Mom has the original handwritten letter as well as an original clipping somewhere. We'll try to preserve them. I can't locate the book the letter references, but will try to at some point.
Dear Editor:
I am enclosing a copy of an article from a book entitled World War II Fighting Men of Arkansas published shortly after the end of the war. The man pictured was my father Brooks Ayers Tolleson. He was born north of Nashville at Mount Pleasant and was raised in the Highland/Nathan/Center Point area.
The approach of Veterans Day prompts me to highlight his contribution to that war along with those of many others from this area.
Brooks married Katherine Wood and had three children before being drafted into WWII from Pike County and another child after returning home.
Just at the end of the war, he was captured and held as a POW in a German Stalag for over six months. Even after suffering as a prisoner, he never held an anomosity toward anyone.
He was always proud of his country; he never failed to vote. He was proud to have been part of the process of freedom and protection this country offered, and he honored the flag and other veterans every chance he had.
Brooks lived most of his adult life in Clark County working in the logging industry. After suffering an initial hear attack in 1975, he and Katherine returned to Howard County in the early 1980s.
He applied for and began receiving veteran benefits of only $16 a month. I thought this was a disgrace because much of his disability was the direct result of his injury while a POW, but my dad received it gladly.
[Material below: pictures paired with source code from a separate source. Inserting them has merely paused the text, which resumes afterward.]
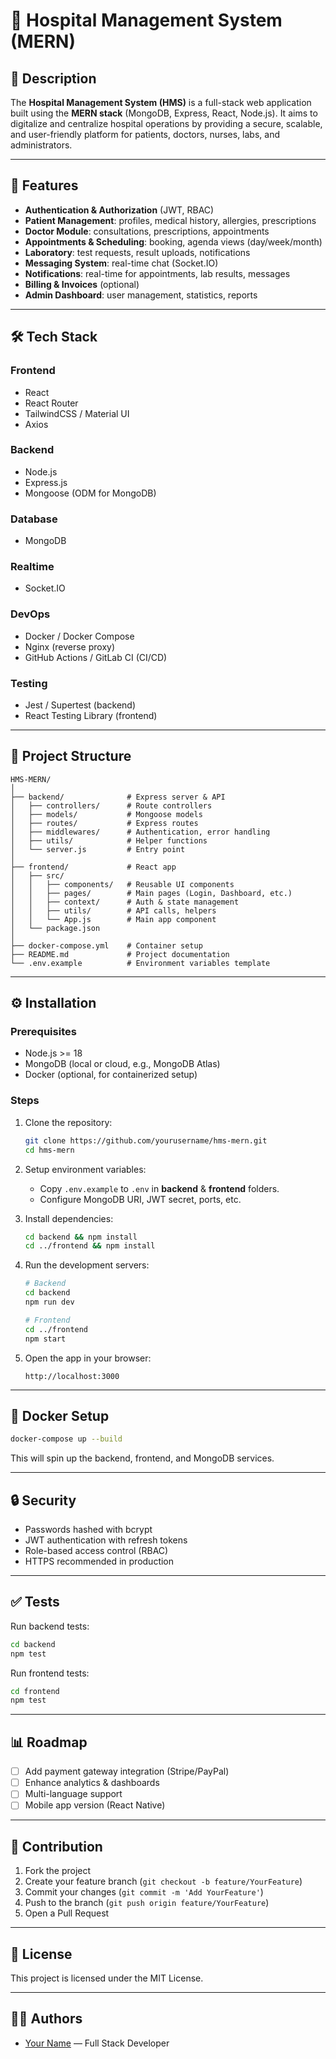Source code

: # 🏥 Hospital Management System (MERN)

## 📌 Description

The **Hospital Management System (HMS)** is a full-stack web application built using the **MERN stack** (MongoDB, Express, React, Node.js). It aims to digitalize and centralize hospital operations by providing a secure, scalable, and user-friendly platform for patients, doctors, nurses, labs, and administrators.

---

## 🚀 Features

* **Authentication & Authorization** (JWT, RBAC)
* **Patient Management**: profiles, medical history, allergies, prescriptions
* **Doctor Module**: consultations, prescriptions, appointments
* **Appointments & Scheduling**: booking, agenda views (day/week/month)
* **Laboratory**: test requests, result uploads, notifications
* **Messaging System**: real-time chat (Socket.IO)
* **Notifications**: real-time for appointments, lab results, messages
* **Billing & Invoices** (optional)
* **Admin Dashboard**: user management, statistics, reports

---

## 🛠️ Tech Stack

### Frontend

* React
* React Router
* TailwindCSS / Material UI
* Axios

### Backend

* Node.js
* Express.js
* Mongoose (ODM for MongoDB)

### Database

* MongoDB

### Realtime

* Socket.IO

### DevOps

* Docker / Docker Compose
* Nginx (reverse proxy)
* GitHub Actions / GitLab CI (CI/CD)

### Testing

* Jest / Supertest (backend)
* React Testing Library (frontend)

---

## 📂 Project Structure

```
HMS-MERN/
│
├── backend/              # Express server & API
│   ├── controllers/      # Route controllers
│   ├── models/           # Mongoose models
│   ├── routes/           # Express routes
│   ├── middlewares/      # Authentication, error handling
│   ├── utils/            # Helper functions
│   └── server.js         # Entry point
│
├── frontend/             # React app
│   ├── src/
│   │   ├── components/   # Reusable UI components
│   │   ├── pages/        # Main pages (Login, Dashboard, etc.)
│   │   ├── context/      # Auth & state management
│   │   ├── utils/        # API calls, helpers
│   │   └── App.js        # Main app component
│   └── package.json
│
├── docker-compose.yml    # Container setup
├── README.md             # Project documentation
└── .env.example          # Environment variables template
```

---

## ⚙️ Installation

### Prerequisites

* Node.js >= 18
* MongoDB (local or cloud, e.g., MongoDB Atlas)
* Docker (optional, for containerized setup)

### Steps

1. Clone the repository:

   ```bash
   git clone https://github.com/yourusername/hms-mern.git
   cd hms-mern
   ```

2. Setup environment variables:

   * Copy `.env.example` to `.env` in **backend** & **frontend** folders.
   * Configure MongoDB URI, JWT secret, ports, etc.

3. Install dependencies:

   ```bash
   cd backend && npm install
   cd ../frontend && npm install
   ```

4. Run the development servers:

   ```bash
   # Backend
   cd backend
   npm run dev

   # Frontend
   cd ../frontend
   npm start
   ```

5. Open the app in your browser:

   ```
   http://localhost:3000
   ```

---

## 🐳 Docker Setup

```bash
docker-compose up --build
```

This will spin up the backend, frontend, and MongoDB services.

---

## 🔒 Security

* Passwords hashed with bcrypt
* JWT authentication with refresh tokens
* Role-based access control (RBAC)
* HTTPS recommended in production

---

## ✅ Tests

Run backend tests:

```bash
cd backend
npm test
```

Run frontend tests:

```bash
cd frontend
npm test
```

---

## 📊 Roadmap

* [ ] Add payment gateway integration (Stripe/PayPal)
* [ ] Enhance analytics & dashboards
* [ ] Multi-language support
* [ ] Mobile app version (React Native)

---

## 🤝 Contribution

1. Fork the project
2. Create your feature branch (`git checkout -b feature/YourFeature`)
3. Commit your changes (`git commit -m 'Add YourFeature'`)
4. Push to the branch (`git push origin feature/YourFeature`)
5. Open a Pull Request

---

## 📝 License

This project is licensed under the MIT License.

---

## 👨‍💻 Authors

* [Your Name](https://github.com/yourusername) — Full Stack Developer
My dad was the most honest person I've ever known, and he was only one of many of his generation who did what they believed to be right. Ordinary men like him were truly the greatest heroes of the war. America needs more heroes like him today.
Sincerely,
Ronnie Tolleson
Mineral Springs
Raise your flag this week. Honor a veteran this Independence Day. Vote this fall. The price that my grandfather and many others paid make the examples that they lived worthy of following.